The murder of Harnam Singh created a turning point, however. On Nov. 1, 1907, a group of White men shot at least 30 bullets into a bunkhouse where Singh, his brother and friend were sleeping. Singh was shot in his leg and rushed to a hospital in Portland, Ore. Local Punjabi immigrants mobilized around Singh’s case and hired a private attorney believing the local prosecutor would remain partial to his White peers. Daniel J. Malarkey, a noted attorney and Oregon state senator, litigated a case against the six shooters, and secured guilty verdicts for some of the shooters. Singh, however, did not live to hear the verdict. He died of his gunshot wound.

After Singh’s case, Punjabi immigrants continued to hire lawyers like Malarkey amid drive-outs and assaults, insisting that the British consul cover the legal fees. The consuls reluctantly complied.
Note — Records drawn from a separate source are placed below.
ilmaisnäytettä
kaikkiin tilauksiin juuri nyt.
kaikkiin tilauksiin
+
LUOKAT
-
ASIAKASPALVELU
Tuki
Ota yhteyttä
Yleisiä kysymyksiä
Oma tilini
In 1917, the United States barred Indian labor migrants and most other Asians from the United States. Still, Indian migrants continued to hire lawyers and fight for their right to enter the United States, purchase and own land and naturalize as U.S. citizens. The first Indian lawyer in the United States, Sakharam Ganesh Pandit, represented himself in his own naturalization case in May 1914 before qualifying for the bar and representing others. He also aided Indian migrants who were threatened with denaturalization after the U.S. Supreme Court declared in 1923 that Indian immigrants did not qualify as “free White persons” and could not naturalize as citizens.
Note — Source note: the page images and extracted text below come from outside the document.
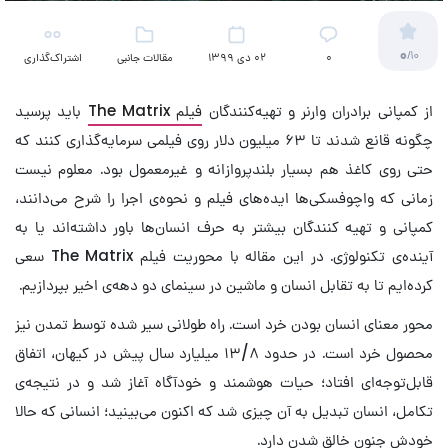
0
/10
۰
02 دی 1399
مقالات جانبی
اشتراک‌گذاری
(سینمایی)
از کمپانی برادران وارنر و تهیه‌کنندگان
فیلم The Matrix
باید پرسید
چگونه قانع شدند تا ۶۳ میلیون دلار روی فیلمی سرمایه‌گذاری کنند که
حتی روی کاغذ هم بسیار بلندپروازانه و غیرمعمول بود. معلوم نیست
زمانی که واچوفسکی‌ها ایده‌های فیلم و نحوه‌ی‌ اجرا را شرح می‌دانند،
کمپانی و تهیه کنندگان بیشتر به حرف انسان‌ها باور داشته‌اند یا به
آینده‌ی تکنولوژی. در اين مقاله با محوریت فیلم The Matrix سعی
کرده‌ایم تا به تقابل انسان و ماشین در سینمای دو دهه‌ی اخیر بپردازیم.
محور معنای انسان بودن خرد است. راه طولانی سیر شده توسط تمدن نیز
محصول خرد است. در حدود ۱۳/۸ میلیارد سال پیش در کیهان، اتفاق
قابل‌توجه‌ای افتاد؛ حیات هوشمند و خودآگاه آغاز شد و در نتیجه‌ی
تکامل، انسان تبدیل به آن‌ چیزی شد که اکنون می‌بینید؛ انسانی که حالا
خودش جنون خالق شدن دارد.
Such activism expanded over the next few decades. Indian immigrants also created new organizations such as the India Welfare League, India Muslim League of America and the India Association for American Citizenship, Inc., all of which pushed for naturalization and immigration reforms with the aid of supporters in India and the United States. In 1956, Daleep Singh Saund successfully ran for Congress from California’s 29th District, becoming the first Sikh American, Asian American and Indian American elected in the United States. South Asian activists, still largely Punjabi, participated in a number of other issue campaigns as well during the Civil Rights era including the Black, farmers and women’s rights movements.
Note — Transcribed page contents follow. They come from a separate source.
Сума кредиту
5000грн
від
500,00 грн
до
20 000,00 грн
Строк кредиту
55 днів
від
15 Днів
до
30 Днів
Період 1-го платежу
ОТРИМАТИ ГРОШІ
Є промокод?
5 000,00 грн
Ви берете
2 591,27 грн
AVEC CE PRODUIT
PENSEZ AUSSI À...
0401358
The new wave of South Asian immigrants who arrived in the United States in the late 20th century tended to be educated professionals and their family members, and provided a contrast to their working-class predecessors who had arrived decades earlier. And yet, they too faced the threat of racist violence and murder. One of the most violent of these campaigns was organized by a nativist organization in New Jersey in the 1980s called the “Dotbusters” in light of the bindis worn by some South Asian women.

In the wake of such violence, a new generation of South Asian activists founded and expanded South Asian student groups, and legal and community advocacy groups in the United States. These included but were not limited to the Sikh American Legal Defense and Education Fund (SALDEF), Sakhi for South Asian Women, the Council on American-Islamic Relations (CAIR), Desis Rising and Moving (DRUM), the Jakara Movement and South Asian Americans Leading Together (SAALT). These organizations provided multiple platforms for community organizing, cultural literacy and legal advocacy around issues of race and religion, immigration and border enforcement and gender and sexuality that included South Asian communities in the United States but also expanded well beyond them.

South Asian legal advocacy efforts expanded further after Sept. 11, 2001, when attacks on South Asian Americans mounted. The Sikh Coalition was one of the legal advocacy organizations founded in the post-9/11 era.

The mass shootings in Indianapolis and Atlanta have reminded Asian American communities of the long legacy of racial and gender violence they have inherited in the United States. But this history is also one of advocacy and community struggle for equity and justice, with Asian American activists and their allies doing critical work to expose the violence and support community members.